One of the persistent myths propagated by those who refuse to respect the James Bay and Northern Quebec Agreement is that it is not a good agreement. I have always said the opposite, that the fault is not the Agreement, but the failure to understand that the national interest lies in implementing the agreement in good faith.

Federal negotiators have tried for years to have the Crees sign a new so-called implementation agreement that would replace the JBNQA. We have always refused and we will refuse forever. We do not need to replace the JBNQA, we need to give it a much deserved measure of good faith, we need what it promises to our people.

I subjected the Agreement in Principle that we signed with Premier Landry on the 23rd of October to a test. Does it repudiate Cree rights? No. Does it cancel the JBNQA? No. Does it force unilateral changes upon the JBNQA? No. Does it deny our treaty rights? No. It passes this most crucial test, and therefore, I could sign it in good conscience.

If I am smiling today, it is because I can now celebrate. Premier Landry has demonstrated that he understands the advantage that everyone gains when the JBNQA is fully implemented. He has decided to work with the Crees to address the larger issues. I can celebrate, even if I had to wait 26 years.
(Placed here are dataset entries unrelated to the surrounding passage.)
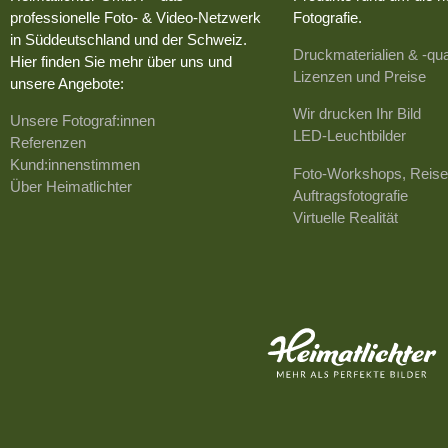
professionelle Foto- & Video-Netzwerk
Fotografie.
in Süddeutschland und der Schweiz.
Druckmaterialien & -qua
Hier finden Sie mehr über uns und
Lizenzen und Preise
unsere Angebote:
Wir drucken Ihr Bild
Unsere Fotograf:innen
LED-Leuchtbilder
Referenzen
Kund:innenstimmen
Foto-Workshops, Reise
Über Heimatlichter
Auftragsfotografie
Virtuelle Realität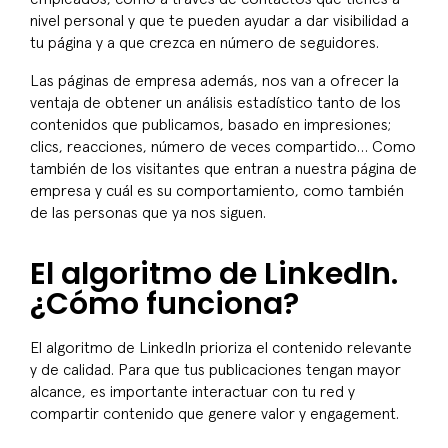
nivel personal y que te pueden ayudar a dar visibilidad a
tu página y a que crezca en número de seguidores.
Las páginas de empresa además, nos van a ofrecer la
ventaja de obtener un análisis estadístico tanto de los
contenidos que publicamos, basado en impresiones;
clics, reacciones, número de veces compartido… Como
también de los visitantes que entran a nuestra página de
empresa y cuál es su comportamiento, como también
de las personas que ya nos siguen.
El algoritmo de LinkedIn.
¿Cómo funciona?
El algoritmo de LinkedIn prioriza el contenido relevante
y de calidad. Para que tus publicaciones tengan mayor
alcance, es importante interactuar con tu red y
compartir contenido que genere valor y engagement.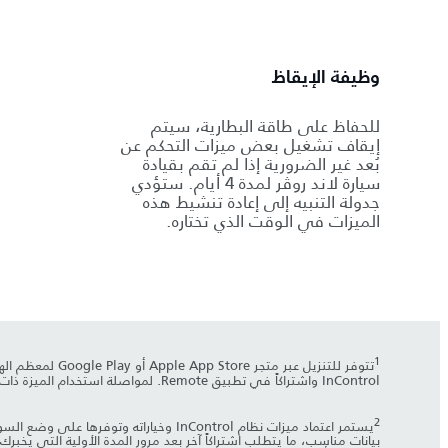
وظيفة الإيقاظ
للحفاظ على طاقة البطارية، سيتم
إيقاف تشغيل بعض ميزات التحكم عن
بُعد غير الضرورية إذا لم تقم بقيادة
سيارة لاند روڤر لمدة 4 أيام. ستؤدي
جدولة التنبيه إلى إعادة تنشيط هذه
الميزات في الوقت الذي تختاره.
1
تتوفر للتنزيل عبر متجر Apple App Store أو Google Play لمعظم الهواتف الذكية التي تعمل بنظامي Android
InControl واشتراكاً في تطبيق Remote. لمواصلة استخدام الميزة ذات الصلة بعد فترة الاشتراك الأولية، ستحتاج إلى تجديد اشتراكك ودفع رسوم التجديد المطبَّقة.
2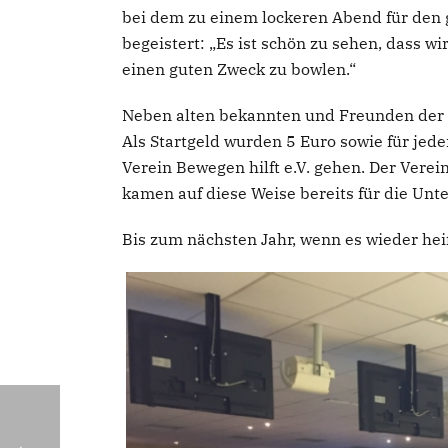
bei dem zu einem lockeren Abend für den 
begeistert: „Es ist schön zu sehen, dass 
einen guten Zweck zu bowlen.“
Neben alten bekannten und Freunden der CD
Als Startgeld wurden 5 Euro sowie für jed
Verein Bewegen hilft e.V. gehen. Der Ver
kamen auf diese Weise bereits für die Un
Bis zum nächsten Jahr, wenn es wieder hei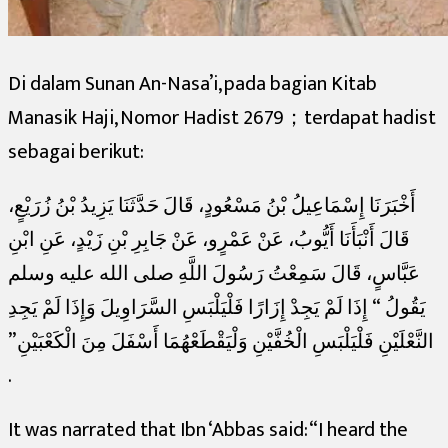
Di dalam Sunan An-Nasa’i, pada bagian Kitab
Manasik Haji, Nomor Hadist 2679；terdapat hadist
sebagai berikut:
أَخْبَرَنَا إِسْمَاعِيلُ بْنُ مَسْعُودٍ، قَالَ حَدَّثَنَا يَزِيدُ بْنُ زُرَيْعٍ،
قَالَ أَنْبَأَنَا أَيُّوبُ، عَنْ عَمْرٍو، عَنْ جَابِرِ بْنِ زَيْدٍ، عَنِ ابْنِ
عَبَّاسٍ، قَالَ سَمِعْتُ رَسُولَ اللَّهِ صلى الله عليه وسلم
يَقُولُ ‏ “‏ إِذَا لَمْ يَجِدْ إِزَارًا فَلْيَلْبَسِ السَّرَاوِيلَ وَإِذَا لَمْ يَجِدِ
النَّعْلَيْنِ فَلْيَلْبَسِ الْخُفَّيْنِ وَلْيَقْطَعْهُمَا أَسْفَلَ مِنَ الْكَعْبَيْنِ ‏”‏
‏.‏
It was narrated that Ibn ‘Abbas said: “I heard the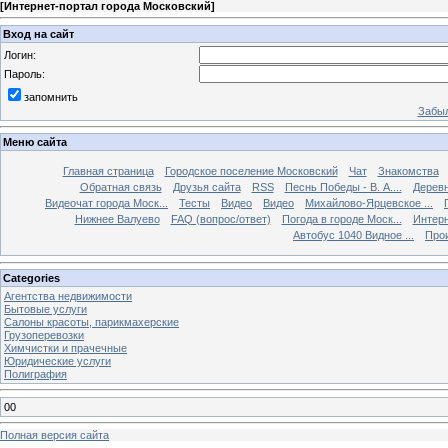
[
Интернет-портал города Московский
]
Вход на сайт
Логин:
Пароль:
запомнить
Забыл
Меню сайта
Главная страница
Городское поселение Московский
Чат
Знакомства
Обратная связь
Друзья сайта
RSS
Песнь Победы - В. А....
Дерев
Видеочат города Моск...
Тесты
Видео
Видео
Михайлово-Ярцевское ...
Нижнее Валуево
FAQ (вопрос/ответ)
Погода в городе Моск...
Интерн
Автобус 1040 Видное ...
Прои
Categories
Агентства недвижимости
Бытовые услуги
Салоны красоты, парикмахерские
Грузоперевозки
Химчистки и прачечные
Юридические услуги
Полиграфия
00
Полная версия сайта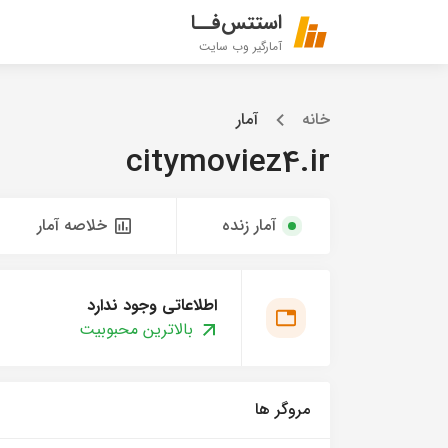
استتس‌فــا
آمارگیر وب سایت
خانه
آمار
citymoviez4.ir
آمار زنده
خلاصه آمار
اطلاعاتی وجود ندارد
بالاترین محبوبیت
مروگر ها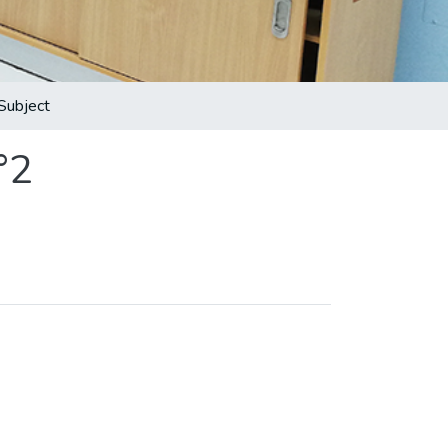
Subject
°2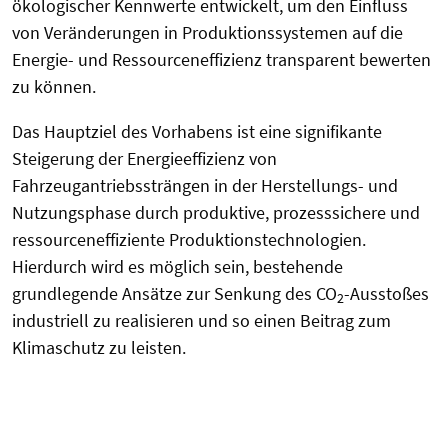
ökologischer Kennwerte entwickelt, um den Einfluss
von Veränderungen in Produktionssystemen auf die
Energie- und Ressourceneffizienz transparent bewerten
zu können.
Das Hauptziel des Vorhabens ist eine signifikante
Steigerung der Energieeffizienz von
Fahrzeugantriebssträngen in der Herstellungs- und
Nutzungsphase durch produktive, prozesssichere und
ressourceneffiziente Produktionstechnologien.
Hierdurch wird es möglich sein, bestehende
grundlegende Ansätze zur Senkung des CO
-Ausstoßes
2
industriell zu realisieren und so einen Beitrag zum
Klimaschutz zu leisten.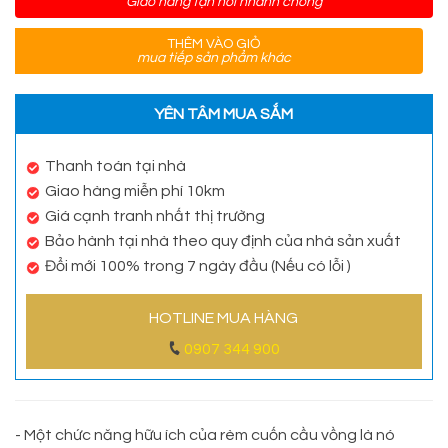
Giao hàng tận nơi nhanh chóng
THÊM VÀO GIỎ
mua tiếp sản phẩm khác
YÊN TÂM MUA SẮM
Thanh toán tại nhà
Giao hàng miễn phí 10km
Giá cạnh tranh nhất thị trường
Bảo hành tại nhà theo quy định của nhà sản xuất
Đổi mới 100% trong 7 ngày đầu (Nếu có lỗi )
HOTLINE MUA HÀNG
0907 344 900
- Một chức năng hữu ích của rèm cuốn cầu vồng là nó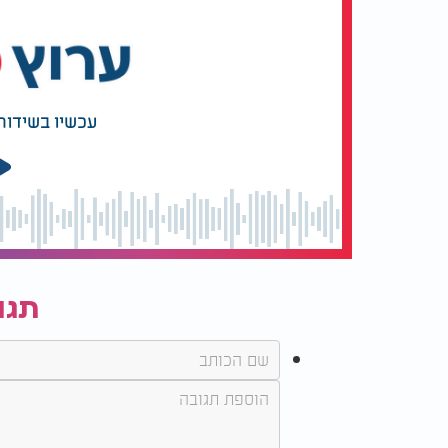
עכשיו בשידור
תגו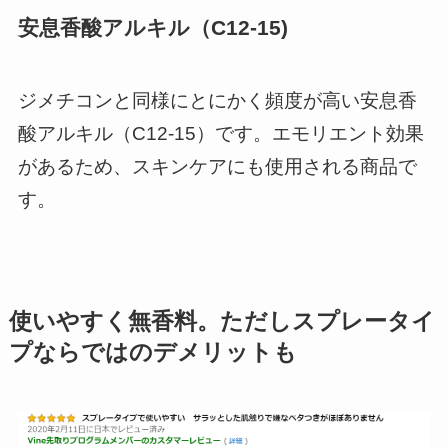
安息香酸アルキル（C12-15)
ジメチコンと同様にとにかく頻度が高い安息香
酸アルキル（C12-15）です。エモリエント効果
があるため、スキンケアにも使用される商品で
す。
使いやすく無香料。ただしスプレータイ
プならではのデメリットも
There is another persistent myth about the JBNQA - that the Crees are confrontational, that we are unwilling to reach agreements, that we like to go to court, that we are against development. You will just have to judge for yourselves.

I will say this: We will protect our rights. We will not surrender rights. We do insist on being treated with respect and fairness.

Much remains to be done. The JBNQA must be fully implemented, and Canada must begin to see that the national interest will only be met when the JBNQA is fully implemented in good faith. I believe that Premier Landry has set an example, and has demonstrated the courage to include the Crees in his vision of the future.